Top of Data shown

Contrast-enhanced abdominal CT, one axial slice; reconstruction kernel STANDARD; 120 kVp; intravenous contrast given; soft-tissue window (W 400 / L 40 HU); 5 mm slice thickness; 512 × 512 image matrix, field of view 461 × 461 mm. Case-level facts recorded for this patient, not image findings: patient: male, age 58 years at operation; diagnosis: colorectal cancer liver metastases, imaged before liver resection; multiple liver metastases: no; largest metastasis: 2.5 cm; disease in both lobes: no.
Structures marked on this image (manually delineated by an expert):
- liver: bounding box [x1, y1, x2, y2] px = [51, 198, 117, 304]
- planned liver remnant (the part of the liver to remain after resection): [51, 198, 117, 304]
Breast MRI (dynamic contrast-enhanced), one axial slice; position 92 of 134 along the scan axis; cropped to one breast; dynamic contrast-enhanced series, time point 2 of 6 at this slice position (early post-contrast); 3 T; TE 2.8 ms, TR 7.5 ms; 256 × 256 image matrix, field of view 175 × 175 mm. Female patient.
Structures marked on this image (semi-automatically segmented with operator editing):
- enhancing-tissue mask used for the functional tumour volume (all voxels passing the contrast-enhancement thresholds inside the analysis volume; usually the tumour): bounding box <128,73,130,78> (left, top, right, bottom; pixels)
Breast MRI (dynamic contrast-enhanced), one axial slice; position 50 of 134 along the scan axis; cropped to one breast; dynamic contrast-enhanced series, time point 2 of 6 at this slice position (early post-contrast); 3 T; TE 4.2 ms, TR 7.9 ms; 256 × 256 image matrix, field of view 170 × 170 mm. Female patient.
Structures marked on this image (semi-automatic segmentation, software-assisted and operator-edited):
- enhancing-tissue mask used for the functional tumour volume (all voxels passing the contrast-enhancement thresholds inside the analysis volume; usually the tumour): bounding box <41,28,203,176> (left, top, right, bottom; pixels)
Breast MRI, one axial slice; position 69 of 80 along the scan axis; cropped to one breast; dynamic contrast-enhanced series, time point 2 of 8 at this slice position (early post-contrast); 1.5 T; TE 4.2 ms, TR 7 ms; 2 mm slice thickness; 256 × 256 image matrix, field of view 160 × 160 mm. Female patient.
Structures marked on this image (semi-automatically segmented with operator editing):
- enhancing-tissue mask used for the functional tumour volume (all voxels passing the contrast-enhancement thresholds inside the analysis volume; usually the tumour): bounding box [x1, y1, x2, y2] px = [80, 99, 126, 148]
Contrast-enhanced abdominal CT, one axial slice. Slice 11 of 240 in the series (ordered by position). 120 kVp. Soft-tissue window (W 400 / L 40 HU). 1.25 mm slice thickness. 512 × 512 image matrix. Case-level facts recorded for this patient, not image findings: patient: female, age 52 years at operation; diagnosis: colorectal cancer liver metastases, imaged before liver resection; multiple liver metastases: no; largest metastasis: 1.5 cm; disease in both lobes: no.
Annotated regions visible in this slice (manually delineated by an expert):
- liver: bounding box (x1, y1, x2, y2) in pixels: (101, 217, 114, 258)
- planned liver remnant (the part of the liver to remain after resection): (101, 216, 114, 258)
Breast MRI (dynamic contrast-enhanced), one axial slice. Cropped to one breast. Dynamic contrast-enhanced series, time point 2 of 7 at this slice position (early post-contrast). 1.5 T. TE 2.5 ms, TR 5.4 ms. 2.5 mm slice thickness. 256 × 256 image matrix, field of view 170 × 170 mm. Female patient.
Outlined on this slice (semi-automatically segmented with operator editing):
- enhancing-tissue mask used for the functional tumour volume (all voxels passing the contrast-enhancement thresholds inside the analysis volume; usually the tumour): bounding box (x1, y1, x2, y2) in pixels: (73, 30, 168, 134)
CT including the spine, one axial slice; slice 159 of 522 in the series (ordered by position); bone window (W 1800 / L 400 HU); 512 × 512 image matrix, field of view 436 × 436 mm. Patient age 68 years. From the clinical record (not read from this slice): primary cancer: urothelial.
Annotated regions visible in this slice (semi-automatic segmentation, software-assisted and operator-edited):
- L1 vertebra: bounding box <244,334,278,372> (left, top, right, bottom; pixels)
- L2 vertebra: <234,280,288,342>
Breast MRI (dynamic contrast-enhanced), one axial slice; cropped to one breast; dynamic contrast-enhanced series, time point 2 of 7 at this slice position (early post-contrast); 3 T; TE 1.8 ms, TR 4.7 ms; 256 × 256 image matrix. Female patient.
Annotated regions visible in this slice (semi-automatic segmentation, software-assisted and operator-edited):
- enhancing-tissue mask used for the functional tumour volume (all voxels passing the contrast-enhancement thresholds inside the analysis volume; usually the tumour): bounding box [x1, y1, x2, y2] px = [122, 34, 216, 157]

Bottom of Data shown

• Task to complete:
The lines to extract from the data above begin with the line containing "Outlined on this" and end with the line containing "30, 168, 134)". Extract them exactly, including both.

• Output of the exercise:
Outlined on this slice (semi-automatically segmented with operator editing):
- enhancing-tissue mask used for the functional tumour volume (all voxels passing the contrast-enhancement thresholds inside the analysis volume; usually the tumour): bounding box (x1, y1, x2, y2) in pixels: (73, 30, 168, 134)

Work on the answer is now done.